Sex Differences in Mortality Associated With Computed Tomographic Angiographic Measurements of Obstructive and Nonobstructive Coronary Artery Disease: An Exploratory Analysis

L. J Shaw, J. K Min, J Narula, F Lin, C. N Bairey Merz, T. Q Callister and D. S. Berman    

Abstract: Background—

Sex differences exist in the prevalence and severity of obstructive coronary artery disease (CAD). Limited data are available to explore sex differences in prognosis with coronary computed tomographic angiographic (CCTA) measurements of CAD including novel nonobstructive plaque extent.

Methods and Results—

A total of 1127 consecutive patients were clinically referred to 16-slice CCTA and followed for the occurrence of all-cause death.
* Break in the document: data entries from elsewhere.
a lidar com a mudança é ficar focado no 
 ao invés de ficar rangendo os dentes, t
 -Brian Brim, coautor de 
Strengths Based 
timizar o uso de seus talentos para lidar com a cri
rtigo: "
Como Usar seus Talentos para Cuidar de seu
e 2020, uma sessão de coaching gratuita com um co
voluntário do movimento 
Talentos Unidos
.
Time to death was calculated by univariable and multivariable Cox proportional hazard models. Four-year survival (92.1%) was similar by sex (P=0.52). Women more often had no coronary stenosis (54%) as compared with men (28%) (P<0.0001). Mortality worsened for both women (P<0.0001) and men (P=0.002) by the number of vessels with ≥50% stenosis. For women, overall mortality ranged from 3.5% for no CAD to 25.0% for women with 3-vessel plus left main obstructive CAD (P<0.0001). For men, overall mortality ranged from 2.7% for no CAD to 17.4% for males with 3-vessel plus left main obstructive CAD (P=0.002). Nonobstructive disease was prevalent in women (range, 24% to 66%) and men (range, 45% to 74%) ages 45 to ≥80 years. Nonobstructive CAD extent was a significant estimator of all-cause mortality when added to a model containing pretest CAD likelihood and obstructive CAD extent (P=0.039). For men, in a risk-adjusted model including pretest CAD likelihood and obstructive CAD, the number of nonobstructive lesions was not a significant estimator of mortality (P=0.9). For women, the relative hazard for mortality, in a multivariable model, was 1.3 per nonobstructive lesion (P=0.003), including pretest CAD likelihood and obstructive CAD as covariates. For women, risk-adjusted median mortality ranged from 2.9% to 10.9% for none to ≥4 nonobstructive lesions (P<0.0001).

Conclusions—

Based on our preliminary analyses, CCTA obstructive and nonobstructive CAD adds incremental value to clinical assessment for risk stratification. Moreover, the extent of nonobstructive CAD by CCTA predicts mortality in women but not in men and may be helpful to optimize therapeutic strategies for women.